An intuitive and user-friendly interface gives access to all Armadito’s features: on-demand scanning, real-time protection, quarantine zone, threat detection journal…

Armadito is remotely manageable for enterprises and organisations using a central administration console.

Un projet open-source, qui semble être développé par une entreprise française, en voila deux bons points.

Est-ce une réelle bonne idée ?

Un projet open-source ?

Premier point, et même si beaucoup de personnes pensent que non, je trouve que c’est une bonne idée. Nous avons ici un antivirus (souverain ?) dont tout le monde peut lire/vérifier/compiler les sources et se faire sa propre idée. On ne pourra pas leur reprocher de cacher des backdoors, puisque si backdoors il y a, on pourra les repérer en lisant le code source mis à notre disposition.
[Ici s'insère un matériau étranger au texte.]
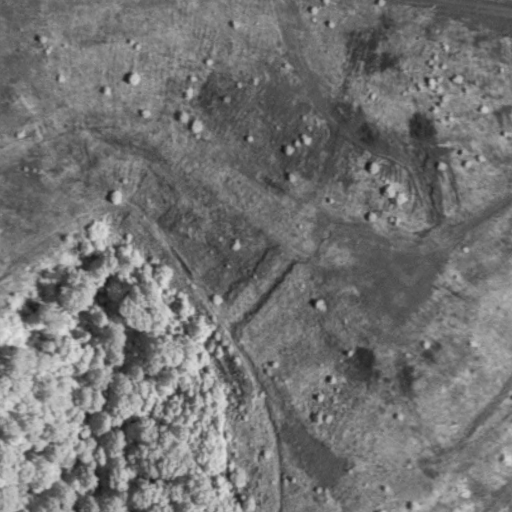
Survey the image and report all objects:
quarry: (372, 259)
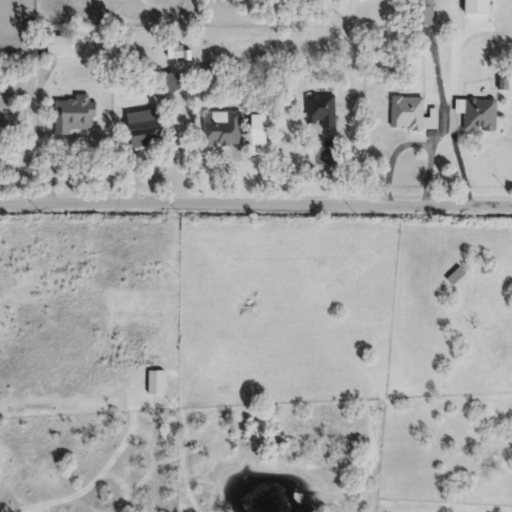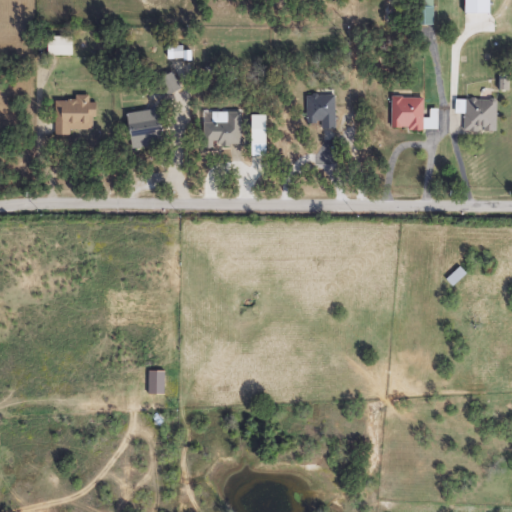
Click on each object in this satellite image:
building: (424, 13)
building: (424, 13)
building: (60, 47)
building: (60, 47)
building: (322, 111)
building: (322, 112)
building: (411, 115)
building: (412, 115)
building: (480, 116)
building: (481, 116)
building: (75, 117)
building: (75, 117)
building: (145, 129)
building: (146, 129)
building: (259, 130)
building: (259, 130)
building: (224, 133)
building: (224, 133)
road: (255, 204)
building: (456, 277)
building: (456, 278)
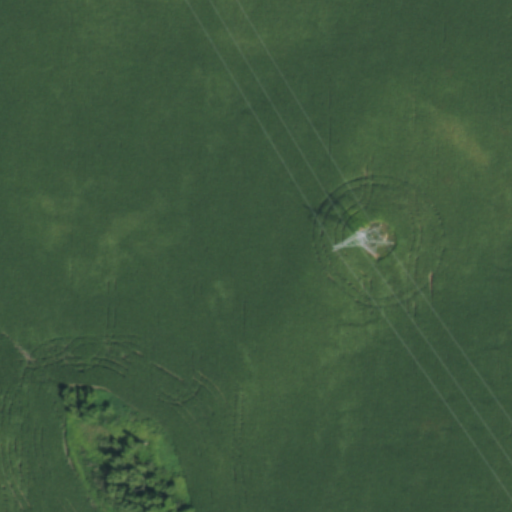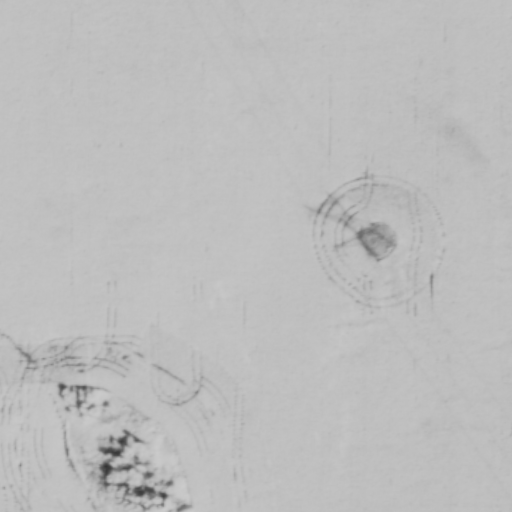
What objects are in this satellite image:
power tower: (375, 242)
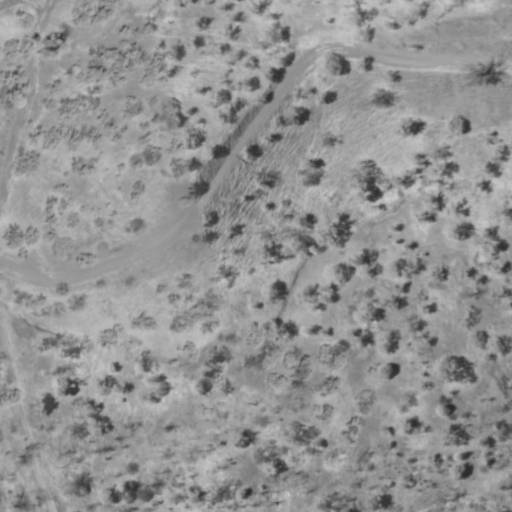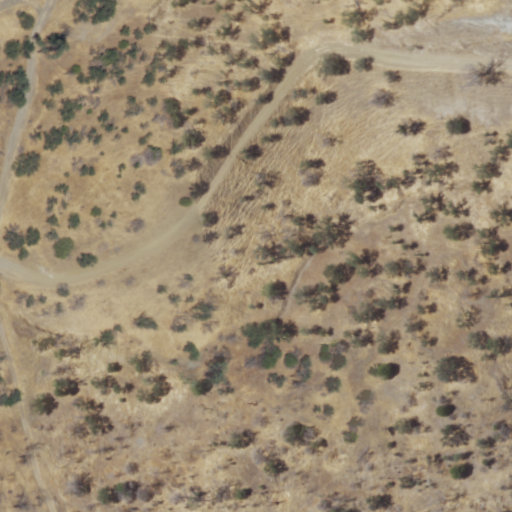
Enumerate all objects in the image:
road: (9, 6)
road: (18, 98)
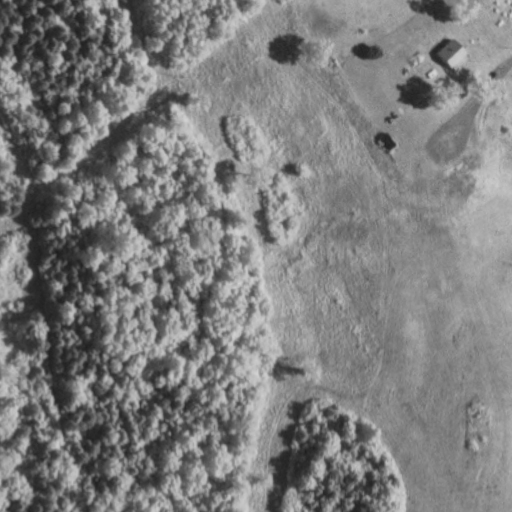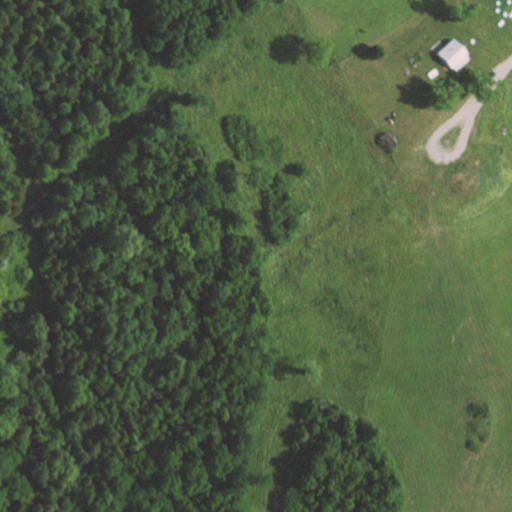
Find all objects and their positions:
building: (446, 53)
building: (444, 55)
building: (386, 140)
road: (455, 147)
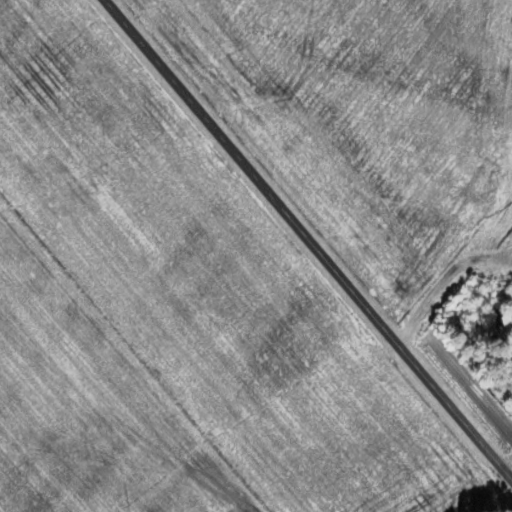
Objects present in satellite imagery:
road: (308, 239)
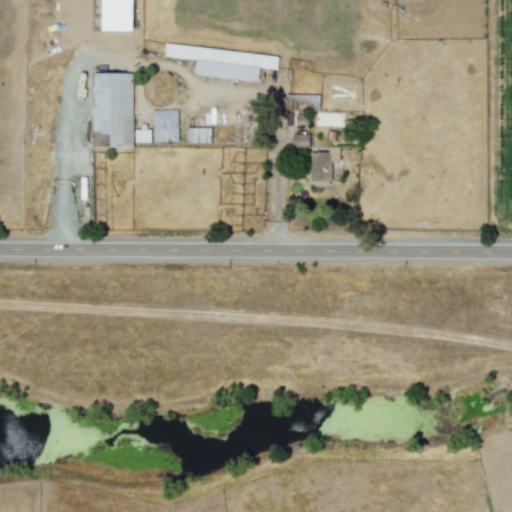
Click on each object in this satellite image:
building: (223, 60)
road: (72, 86)
building: (302, 101)
building: (113, 105)
building: (302, 117)
building: (328, 117)
building: (160, 126)
building: (199, 133)
building: (300, 139)
building: (325, 163)
road: (277, 192)
road: (255, 250)
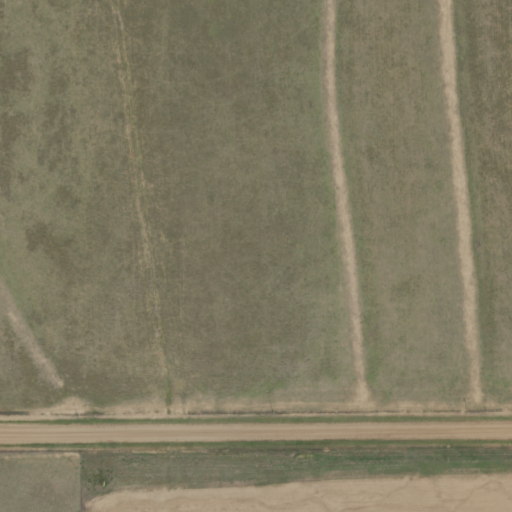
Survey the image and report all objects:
road: (256, 428)
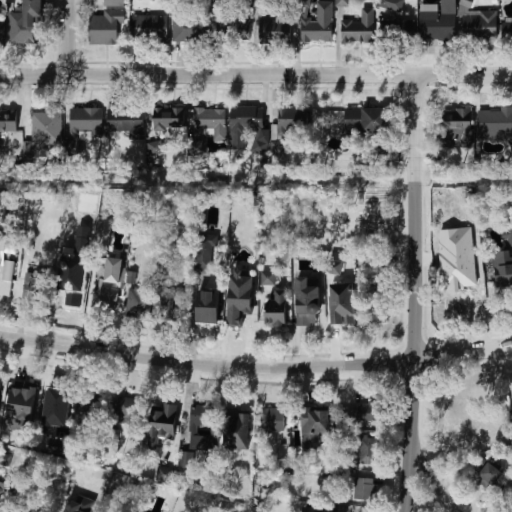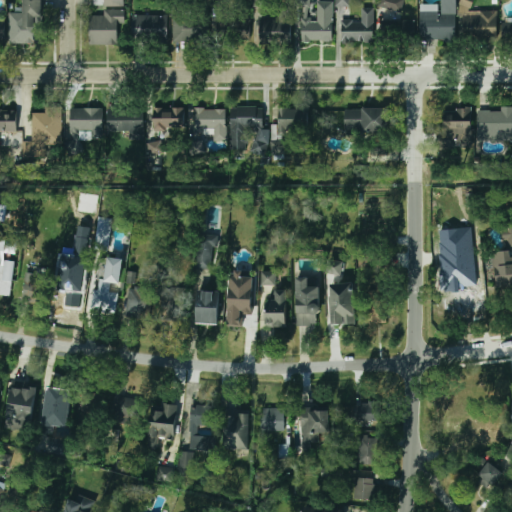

La plupart des personnes qui râlent sur ce projet pestent aussi sur le fait que les autres projets ne publient pas leur code. Nous avons accès à tout (en tout cas pour l’instant).

Alors oui, quelqu’un qui publie son code source s’expose à ce genre de critiques : ça ne fait pas ci, il faudrait faire comme ça, etc. Mais on attend toujours la publication d’outils utiles de la part de ces mêmes personnes pour faire avancer la (recherche ?) sécurité informatique plutôt que de critiquer de manière gratuite.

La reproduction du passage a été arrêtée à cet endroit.